Due to this year's unique circumstances affecting ACL 2020, we have opened another competition round ("Round 2"). The rules and datasets are identical to the first round ("Round 1"), but with later dates.
Participants can participate in Round 1, Round 2, or both. For fairness and transparency, there will be separate leaderboards for the two rounds, and the round (1 or 2) will be noted in the leaderboards.
To download the datasets, you will need to participate by filling in the form. We will send you an email with a link to the evaluation microsite, where you can download the datasets as well as submit your predictions. Further instructions are available on the evaluation website.
We have two competition tracks: MAIN track (mandatory) and AUXILIARY track (optional), each with its own leaderboard.
It the MAIN track participants are not allowed to use external data. You can use standard, publicly available pretrained models and word embeddings, such as GloVe embeddings and pre-trained BERT models. However, custom pretrained models and custom word embeddings (i.e., models that were pretrained using custom data) are not allowed. .
The optional AUXILIARY track allows the use of external data and custom pretrained models and word embeddings.
Users who wish to participate in the AUXILIARY track must also participate in the MAIN track.

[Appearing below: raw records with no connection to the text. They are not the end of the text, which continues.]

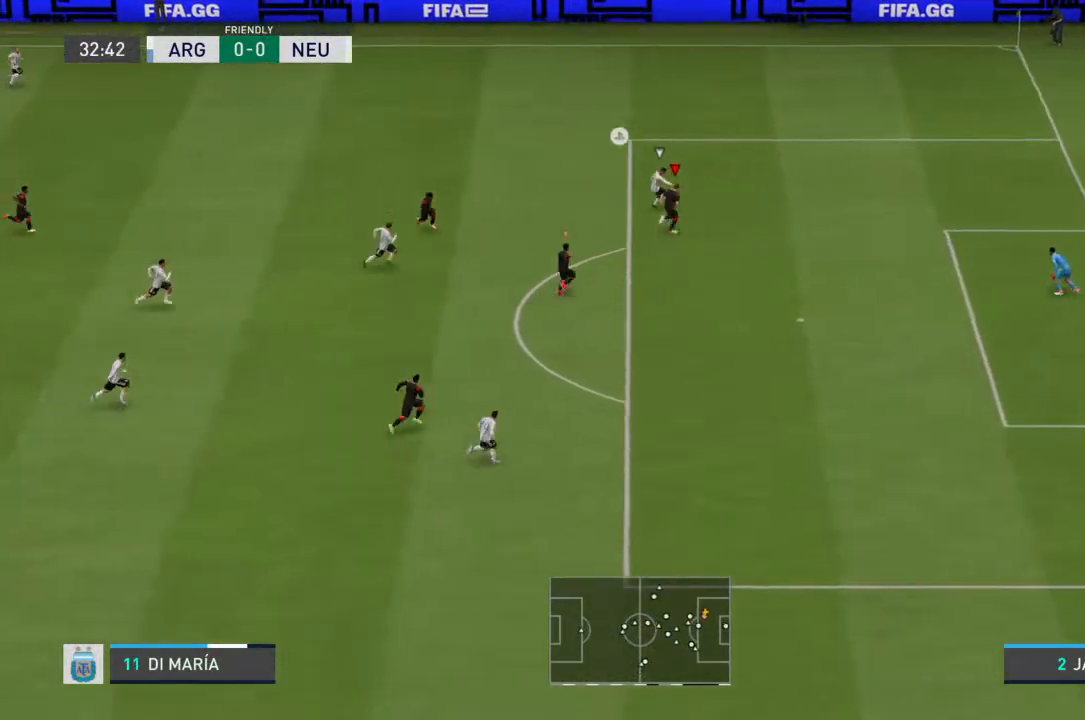
{"dt_ms": 500, "buttons": ["R2"], "left_stick": "up-right", "right_stick": "center", "events": []}
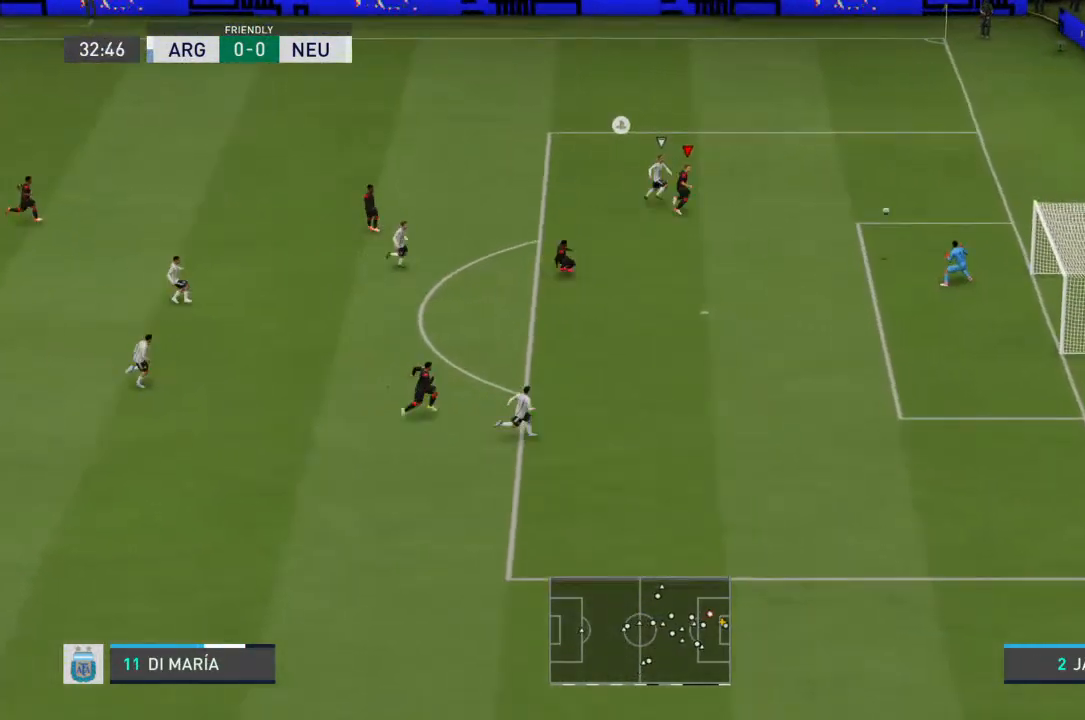
{"dt_ms": 500, "buttons": ["R2"], "left_stick": "up-right", "right_stick": "center", "events": []}
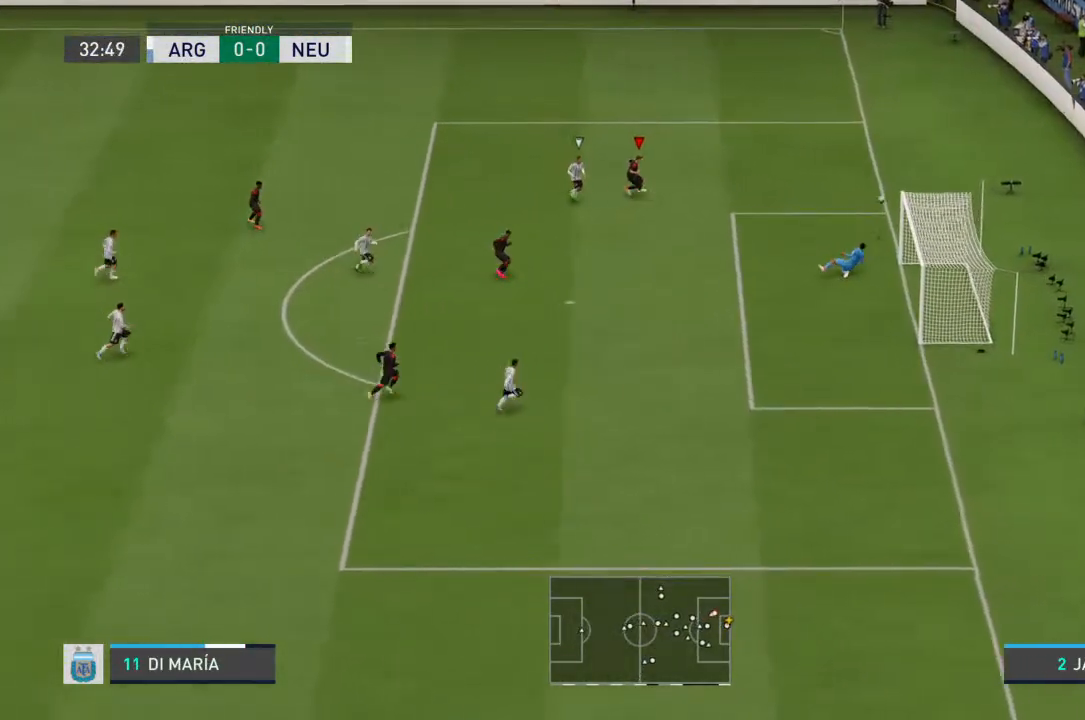
{"dt_ms": 500, "buttons": [], "left_stick": "center", "right_stick": "center", "events": [[367, "left_stick", "center"], [467, "R2", "up"]]}
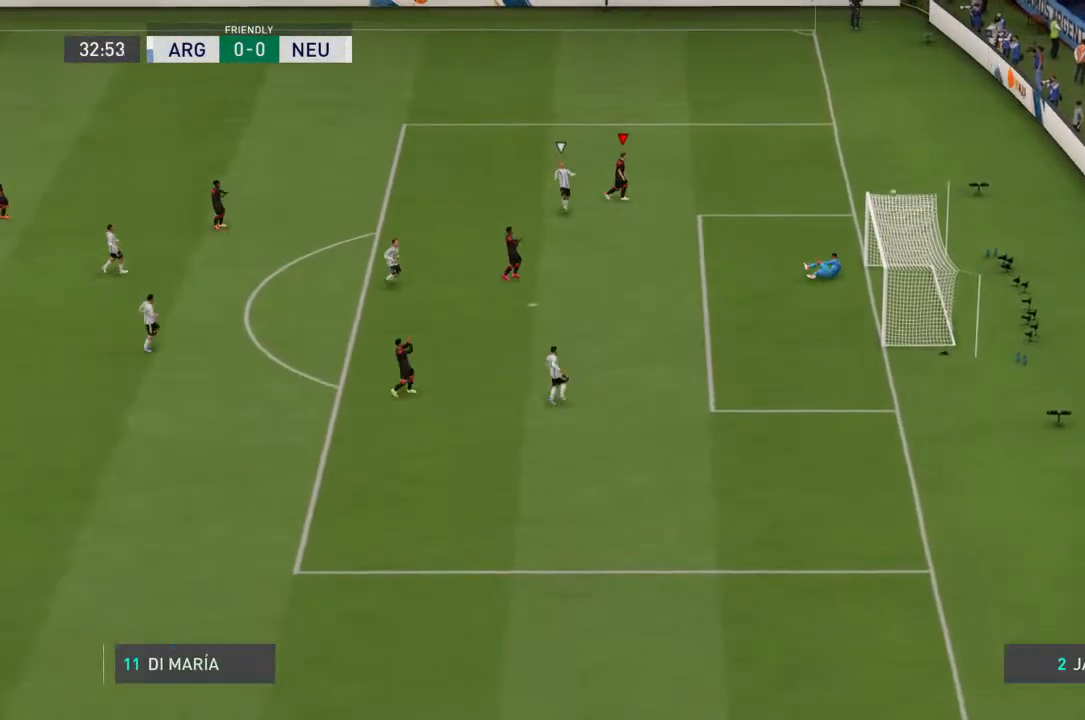
{"dt_ms": 500, "buttons": [], "left_stick": "center", "right_stick": "center", "events": []}
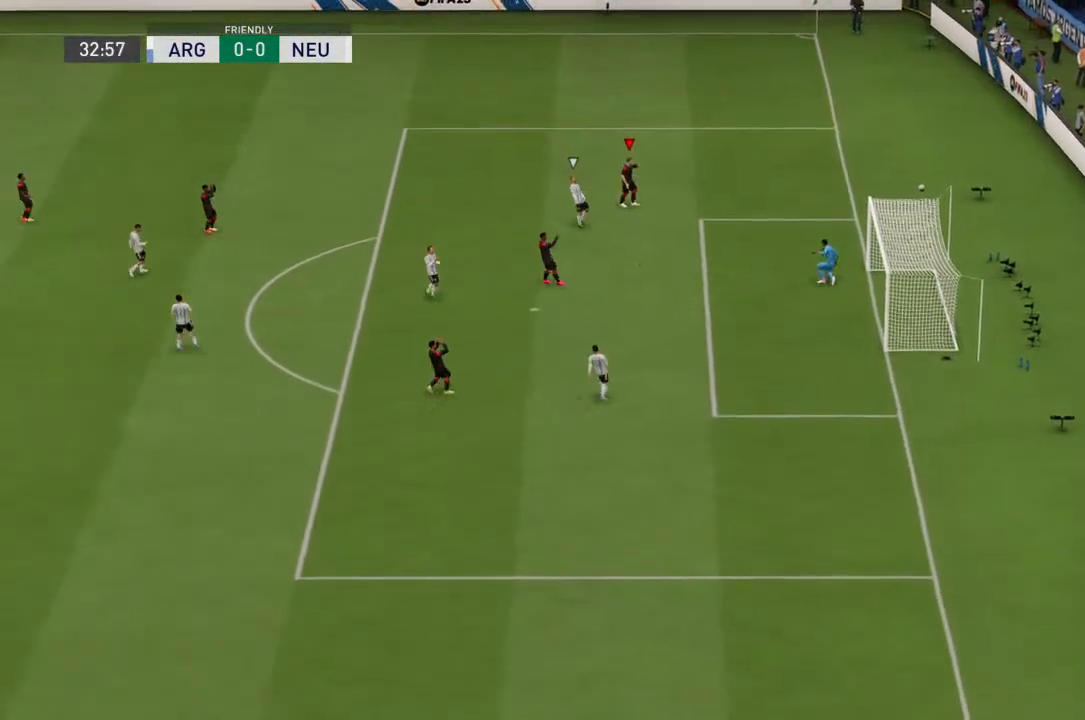
{"dt_ms": 500, "buttons": [], "left_stick": "center", "right_stick": "center", "events": []}
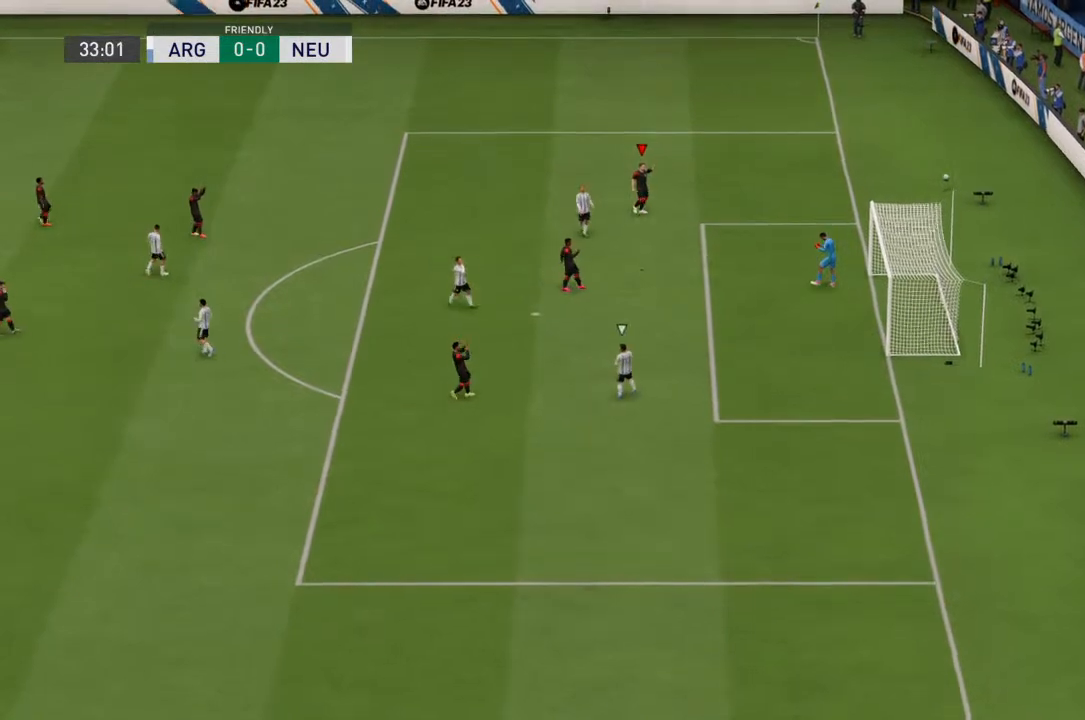
{"dt_ms": 500, "buttons": [], "left_stick": "center", "right_stick": "center", "events": []}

The paper should be submitted in ACL2020 style format with a maximum of 8 pages. Further information about the ACL2020 format is available on the ACL2020 website. There is also a ACL2020 template on Overleaf.
See here.
The MP4 files are provided for completeness only. We do not expect that the participants will use the video files as part of their model features. However, we might be surprised :)
The evaluation metric for this challenge is "mean average recall at 6", or MAR@6. Read more about the metrics.
The technical papers for this challenge will not be published/archived. However, we will upload them to the website for other workshop participants to view.
We encourage participants to share their code.
You can add a link to the Github repository in your paper. Here are two possible phrases you can use in your LaTeX file:
The source code for our model is available as a Github repository\footnote{https://github.com/...}.
The source code for our model is available as a Github repository at \texttt{https://github.com/...}
Once your report is available online, it's also a good idea to update your repository's README.md
to include a link back to the report.